Thulamela – 1240-1640 AD
‘Place of Birth’
(Accessible only through guided tours out of Punda Maria Camp, northern Kruger; call 013-735-6873 to book and for more information.)
The citadel of Thulamela sits high above the floodplains of Pafuri, Kruger National Park’s northernmost region. Visitors can stare north towards the Limpopo and Luvuvhu Rivers into Zimbabwe and Mozambique just as the Khosi, Thulamela’s sacred leader, may have done centuries ago. To walk amidst the bleached, fallen walls and stones is to follow in the ancestors’ footsteps.
The place seemed untouched for more than three centuries, until former Pafuri Section Ranger Philip Nel ‘discovered’ the site in 1983, and excavations began in 1991.
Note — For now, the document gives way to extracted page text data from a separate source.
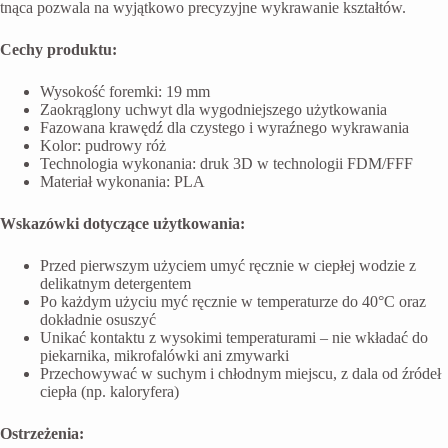
tnąca pozwala na wyjątkowo precyzyjne wykrawanie kształtów.
Cechy produktu:
Wysokość foremki: 19 mm
Zaokrąglony uchwyt dla wygodniejszego użytkowania
Fazowana krawędź dla czystego i wyraźnego wykrawania
Kolor: pudrowy róż
Technologia wykonania: druk 3D w technologii FDM/FFF
Materiał wykonania: PLA
Wskazówki dotyczące użytkowania:
Przed pierwszym użyciem umyć ręcznie w ciepłej wodzie z
delikatnym detergentem
Po każdym użyciu myć ręcznie w temperaturze do 40°C oraz
dokładnie osuszyć
Unikać kontaktu z wysokimi temperaturami – nie wkładać do
piekarnika, mikrofalówki ani zmywarki
Przechowywać w suchym i chłodnym miejscu, z dala od źródeł
ciepła (np. kaloryfera)
Ostrzeżenia:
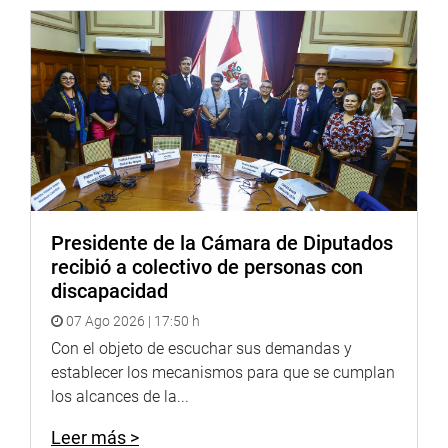
Presidente de la Cámara de Diputados
recibió a colectivo de personas con
discapacidad
07 Ago 2026 | 17:50 h
Con el objeto de escuchar sus demandas y
establecer los mecanismos para que se cumplan
los alcances de la...
Leer más >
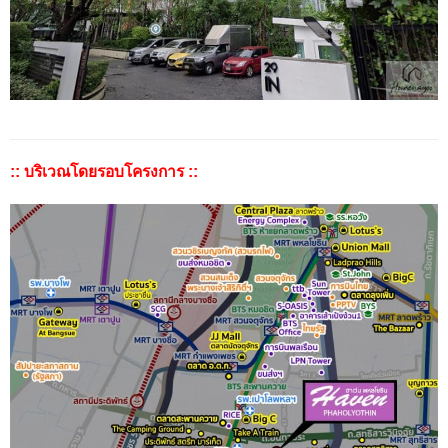
:: บริเวณโดยรอบโครงการ ::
“People outside knew the ruins were here,” said guide Eric Maluleke, settling us on some stones under a massive, 4,000-year-old baobab and near the 500-year-old crumbling stone walls. “But they were afraid to come. It was overgrown, it felt like trespassing. But the Makahane royal family has filed a claim to get it back. They come once a year and put snuff and African beer here for their ancestors.”
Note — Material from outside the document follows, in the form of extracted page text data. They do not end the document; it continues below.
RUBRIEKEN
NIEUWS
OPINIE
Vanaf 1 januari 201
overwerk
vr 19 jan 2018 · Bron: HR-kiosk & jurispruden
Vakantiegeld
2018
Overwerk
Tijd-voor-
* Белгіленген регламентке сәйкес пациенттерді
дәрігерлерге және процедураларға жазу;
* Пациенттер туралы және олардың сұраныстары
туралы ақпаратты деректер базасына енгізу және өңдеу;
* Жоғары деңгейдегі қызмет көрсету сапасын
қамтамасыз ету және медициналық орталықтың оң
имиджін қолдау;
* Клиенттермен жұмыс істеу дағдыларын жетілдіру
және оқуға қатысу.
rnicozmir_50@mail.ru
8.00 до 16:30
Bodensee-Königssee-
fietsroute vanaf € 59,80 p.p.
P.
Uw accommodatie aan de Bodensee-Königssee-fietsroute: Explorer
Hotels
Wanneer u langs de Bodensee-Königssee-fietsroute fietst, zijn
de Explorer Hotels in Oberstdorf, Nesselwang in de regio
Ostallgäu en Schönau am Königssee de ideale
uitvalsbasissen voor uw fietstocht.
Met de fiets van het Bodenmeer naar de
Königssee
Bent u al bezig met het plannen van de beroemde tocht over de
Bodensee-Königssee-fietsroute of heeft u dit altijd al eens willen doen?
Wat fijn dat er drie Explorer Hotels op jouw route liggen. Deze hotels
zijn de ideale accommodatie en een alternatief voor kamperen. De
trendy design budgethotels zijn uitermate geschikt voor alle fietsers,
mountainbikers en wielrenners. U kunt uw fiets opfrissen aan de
The stones of Thulamela tell a story of a once-prosperous, hierarchical community with a population of roughly 2,000 people and where everything had its place. Only 500 royals lived on top of the citadel, Maluleke said. Commoners, under the watchful eye of the Khosi, lived down below, where they farmed sorghum and millet in the fertile soil, mined iron ore from 200 local mines, and traded with Arab traders from the 1500s onward, as well as with the Portuguese. Local ivory, gold and animal skins were traded for goods from as far away as India and China. Slaves were sadly also part of the local trade, raided by Arab traders and brought to the coast of what is now Mozambique.
“Here we found gold amulets, foil and beads,” said Maluleke, stepping nimbly over loose stones, remarking that a number of Thulamelans were goldsmiths. “We also found a lot of copper – the women used to wear up to five kilos of copper. We found hunting spears, ostrich egg beads, glass beads from India, porcelain from China and a double iron gong, possibly from Central or West Africa, the chief’s musical instrument.”
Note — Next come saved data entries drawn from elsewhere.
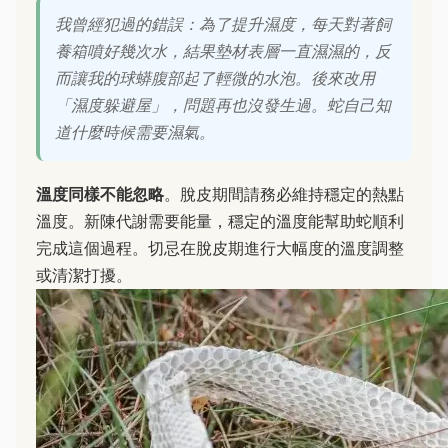
我曾經犯過的錯誤：為了提升濕度，每天對著飼
養箱噴好幾次水，結果墊材表層一直濕濕的，反
而讓我的球蟒腹部起了輕微的水泡。後來改用
「濕度躲避屋」，問題再也沒發生過。蛇自己知
道什麼時候需要濕氣。
溫度同樣不能忽略
。脫皮期間請務必維持穩定的熱點
溫度。新陳代謝需要能量，穩定的溫度能幫助蛇順利
完成這個過程。切忌在脫皮期進行大幅度的溫度調整
或清潔打擾。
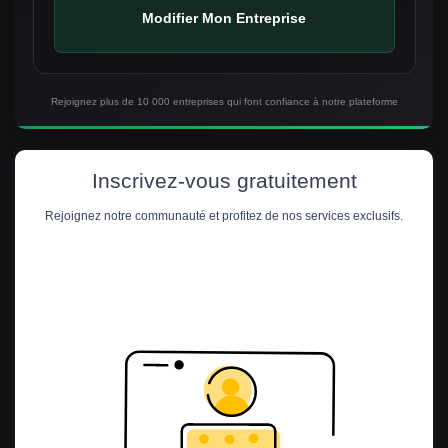
Modifier Mon Entreprise
Rejoignez plus de 10 000 entreprises qui font confiance à notre plateforme
Inscrivez-vous gratuitement
Rejoignez notre communauté et profitez de nos services exclusifs.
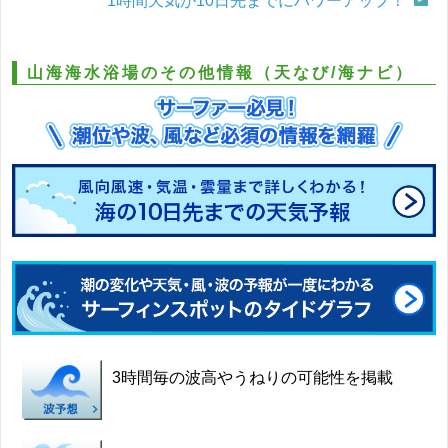
1時間天気が10日先までにパワーアップ！
山海海水浴場のその他情報（天なび/海ナビ）
3時間毎の波高やうねりの可能性を掲載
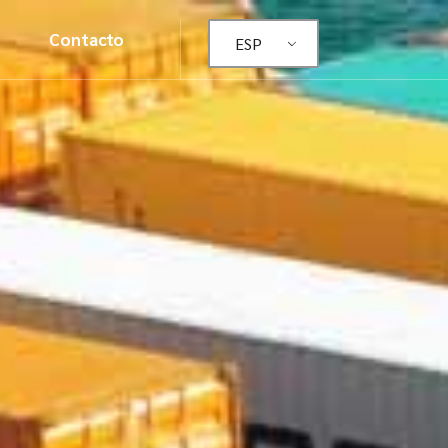
Contacto
ESP
ormativo
 de
atos
 y
iento
o de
The most exciting finds, however, were two human skeletons uncovered in July-September 1996, exhumed and since reburied on the site.
“One was a woman, a queen, 45-55 years old and buried in the fetal position inside a hut,” Maluleke said, showing us her resting place. “Queen Losha – they named her that because of the position of her hands, palms together under her left temple, a sign of respect. They did DNA testing, and figured she was buried about 1600 AD, along with 291 gold beads, a gold bracelet on her left arm and copper wire on her legs.
“After they’d finished the research on her,” he added, “they reburied her. Eight hundred people attended a ceremony and slaughtered a goat to bring her spirit back here.”
The second skeleton was that of a male buried roughly 170 years earlier than the Queen. “He was a chief but not from here,” Maluleke said. “He was speared through the spinal cord and buried in a packed position with 73 gold beads and 990 ostrich egg beads. The day we found him there was a leopard lurking nearby. So we named him ‘King Ingwe’.”
We walked past a granary with grinding stones; several tall stone monoliths, ‘mafaro’ stones to protect the community; an enclosure where the Domba or python dance was once performed; a workshop with sharpening stones to hone spears, another where the women made clay pots; and the ancient maternity ward.
On top of the plateau, surrounded by the silent, vast plains below, Ingwe and Losha’s graves looked tiny, almost insignificant. But their power was strong, their spirits presiding.